In the same year Sindhia carried out the investiture of the Peshwa with the insignia of Vakil-ul-Mutlak. During the ceremony he professed the greatest humility, even insisting on bearing the Peshwa's slippers, as his father had served an earlier Peshwa. The old Maratha nobles, however, were disgusted, and refused to attend or offer the usual complimentary gifts to Sindhia. De Boigne defeated the forces of Tukaji Holkar at Lakheri on 1 June 1793. Mahadji was now at the zenith of his power, when all his schemes for further aggrand-izement were cut short by his sudden death in 1794 at Wanowri near Pune.
Daulatrao Sindhia (1794-1827)
Main article: Daulatrao Sindhia
Mahadji left no heir, and was succeeded by Daulat Rao, a grandson of his brother Tukaji, who was scarcely 15 years of age at the time. Daulat Rao looked upon himself as the chief sovereign in India and not as member of the Maratha Confederacy. At this time the death of the young Peshwa, Madhu Rao II (1795), and the troubles which it occasioned, the demise of Tukaji Holkar and the rise of the turbulent Jaswant Rao Holkar, together with the intrigues of Nana Farnavis, threw the country into confusion and enabled Sindhia to gain the ascendancy. He also came under the influence of Sarje Rao Ghatke, the most unprincipled scoundrel of his day, whose daughter he had married (1798). Urged possibly by this adviser, Daulat Rao aimed at increasing his dominions at all costs, and seized territory from the Maratha Ponwars of Dhar and Dewas.
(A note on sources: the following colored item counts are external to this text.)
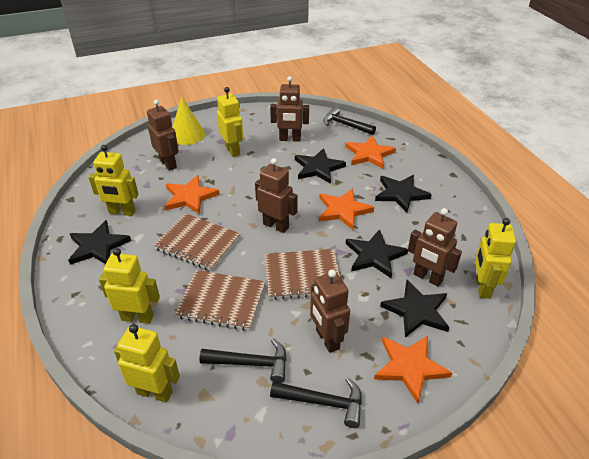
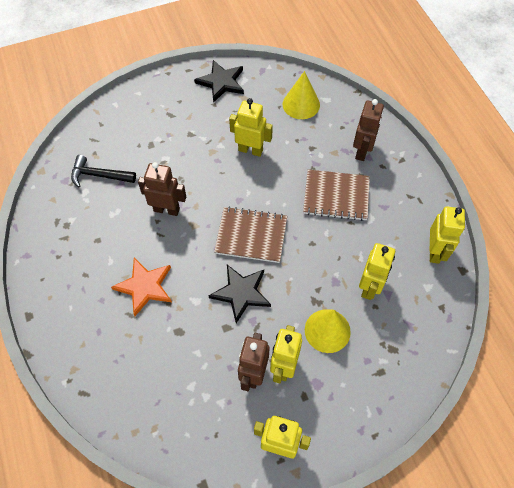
black hammer: 3 -> 1
black star: 5 -> 2
brown notebook: 3 -> 2
brown robot: 5 -> 3
orange star: 4 -> 1
yellow cone: 1 -> 2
The rising power of Jaswant Rao Holkar of Indore , however, alarmed him.
In July 1801, Jaswant Rao appeared before Sindhia's capital of Ujjain , and after defeating some battalions under John Hessing, extorted a large sum from its inhabitants, but did not ravage the town. In October, however, Sarje Rao Ghatke took revenge by sacking Indore , razing it almost to the ground, and practicing every form of atrocity on its inhabitants. From this time dates the gardi-ka-wakt, or 'period of unrest', as it is still called, during which the whole of central India was overrun by the armies of Sindhia and Holkar and their attendant predatory Pindari bands, under Amir Khan and others. De Boigne had retired in 1796; and his successor, Pierre Cuillier-Perron, was a man of a very different stamp, whose determined favouritism of French officers, ind defiance of all claims to promotion, produced discontent in the regular corps.
Finally, on December 31, 1802, the Peshwa signed the Treaty of Bassein, by which the British were recognized as the paramount power in India .
The continual evasion shown by Sindhia in all attempts at negotiation brought him into conflict with the British, and his power was completely destroyed in both western and northern India by the British victories at Ahmadnagar, Assaye, Asirgarh, and Laswari. His famous brigades were annihilated and his military power irretrievably broken. On December 30, 1803, he signed the Treaty of Sarji Anjangaon, by which he was obliged to give up his possessions between the Yamuna and the Ganges, the district of Bharuch, and other lands in the south of his dominions; and soon after by the Treaty of Burhanpur he agreed to maintain a subsidiary force to be paid for out of the revenues of territory ceded by the treaty. By the ninth article of the Treaty of Sarji Anjangaon he was deprived of the fortresses of Gwalior and Gohad, The discontent produced by the last condition almost caused a rupture, and did actually result in the plundering of the Resident's camp and detention of the Resident as a prisoner.